Questa crisi è il big bang che ci farà cambiare
Luca Paolazzi (direttore centro studi Confindustria) «L'Italia è al bivio, senza riforme il pil pro capite nel 2030 sarà di 2760 euro a testa e di 253 miliardi più elevato di oggi. Con le riforme potrà aumentare di 872 miliardi di euro, cioè 11.160 euro per abitante»
«Occore una svolta netta e poi mantenere la nuova rotta. L’anomalia italiana è non riuscire a mantenere le riforme fatte. Demografia e innovazione sono i motori del cambiamento. La crescita-cambiamento è pervasiva, influenzabile e anche ineluttabile. O la si governa o la si subisce». Così Luca Paolazzi, direttore Centro Studi Confindustria, che ha presentato a "Cambia Italia" la relazione dal titolo "Come fare le riforme e tornare a crescere".

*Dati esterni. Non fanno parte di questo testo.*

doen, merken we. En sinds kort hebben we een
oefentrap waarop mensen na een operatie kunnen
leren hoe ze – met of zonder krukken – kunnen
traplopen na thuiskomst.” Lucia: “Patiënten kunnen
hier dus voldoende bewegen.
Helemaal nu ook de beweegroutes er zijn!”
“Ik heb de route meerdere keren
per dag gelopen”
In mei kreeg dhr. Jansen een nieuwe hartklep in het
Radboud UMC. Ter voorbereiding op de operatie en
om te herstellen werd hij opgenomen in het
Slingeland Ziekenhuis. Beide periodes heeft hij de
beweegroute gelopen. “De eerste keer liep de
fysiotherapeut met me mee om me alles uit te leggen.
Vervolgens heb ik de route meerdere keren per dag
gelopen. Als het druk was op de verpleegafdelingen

«Il Paese – ha detto Paolazzi – non cresce e la contrazione del Pil, iniziata a metà degli anni 90’, si è accentuata all’inizio del 2000. Il benessere dell’italiano medio si è ridotto, il Pil pro capite e sceso a – 2,3 %. La cattiva performance è dovuta alla bassa dinamica della produttività che è un aspetto dell’incapacità di cambiare, come e quanto fanno le altre nazioni. Diminuisce la redditività e diminuisce la competitività: il costo di un cattivo governo si paga. Il Pil negli anni passati è stato drogato da tre fattori: massicce svalutazioni del cambio, l’inflazione elevata e deficit pubblico che non è un’eredità degli anni 80, poiché abbiamo iniziato ad accumularlo a metà degli anni 60, aumentato negli anni 70 con politiche pensionistiche generosissime, perché la classe dirigente, politica e sindacale, ha soddisfatto la domanda di protezione: quindi è un falimento dello Stato più che del mercato. Le riforme sono il mezzo per cambiare, l’Italia è stato un cantiere aperto di riforme per moltissimi anni sempre sulle stesse cose. Risultato: disorientamento, incertezza, scetticismo e diffidenza».

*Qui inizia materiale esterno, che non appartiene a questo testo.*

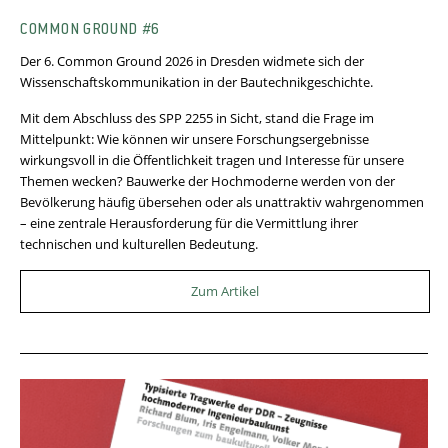
COMMON GROUND #6
Der 6. Common Ground 2026 in Dresden widmete sich der
Wissenschaftskommunikation in der Bautechnikgeschichte.
Mit dem Abschluss des SPP 2255 in Sicht, stand die Frage im
Mittelpunkt: Wie können wir unsere Forschungsergebnisse
wirkungsvoll in die Öffentlichkeit tragen und Interesse für unsere
Themen wecken? Bauwerke der Hochmoderne werden von der
Bevölkerung häufig übersehen oder als unattraktiv wahrgenommen
– eine zentrale Herausforderung für die Vermittlung ihrer
technischen und kulturellen Bedeutung.
Zum Artikel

Come si fanno le riforme? – «Si puo’ imparare dagli altri paesi che hanno rovesciato una tendenza negativa come quella italiana: dal Regno Unito ai Paesi Bassi, dalla Germania alla Svezia, dal Cile alla Polonia, fino al Brasile. Per fare delle buone riforme bisogna tener conto di questi nove fattori: imparare dalle crisi, comunicare i frutti delle riforme e i costi dello status quo, indicare chi è più colpito dallo status quo, meglio il big bang, il disegno delle riforme deve essere coerente e continuo nel tempo, occorre una maggioranza coesa, non basta fare leggi, ma incidere sui comportamenti, partire dal risanamento macroeconomico. Questa crisi per il mondo non è stata peggio di quella del ’29 . Per dirla alla Milton Friedman: "Esiste un’enorme inerzia e quindi la tirannia dello status quo, nelle istituzioni private e specialmente pubbliche. Soltanto una crisi, effettiva e percepita, produce un cambiamento reale. Quando quella crisi avviene, il politicamente impossibile diventa politicamente inevitabile"».

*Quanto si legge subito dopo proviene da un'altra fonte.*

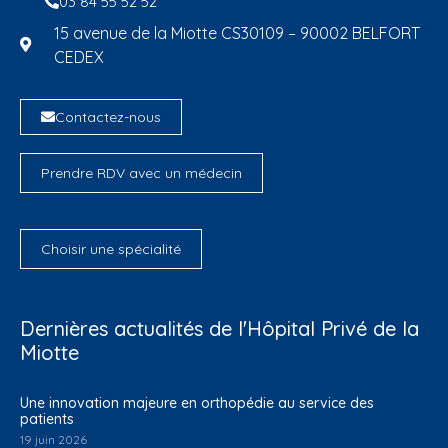
03 84 55 52 52
15 avenue de la Miotte CS30109 – 90002 BELFORT
CEDEX
Contactez-nous
Prendre RDV avec un médecin
Choisir une spécialité
Dernières actualités de l'Hôpital Privé de la
Miotte
Une innovation majeure en orthopédie au service des
patients
19 juin 2026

L’Italia è al bivio – «Senza riforme il Pil pro capite nel 2030 sarà di 2760 euro e di 253 miliardi più elevato di oggi. Con le riforme potrà aumentare di 872 miliardi di euro, cioè 11.160 euro per abitante. Sono trend, non previsioni, e obiettivi minimi. Le leve su cui agire sono conoscenza, concorrenza, burocrazia e partecipazione al lavoro. Bisogna dunque creare le condizioni nella politica affinché ci sia una sana competizione tra i partiti, tra opposti schieramenti, ma senza delegittimazioni e dentro i paletti di una cultura delle riforme condivisa e radicata. Dobbiamo cogliere questo attimo fuggente».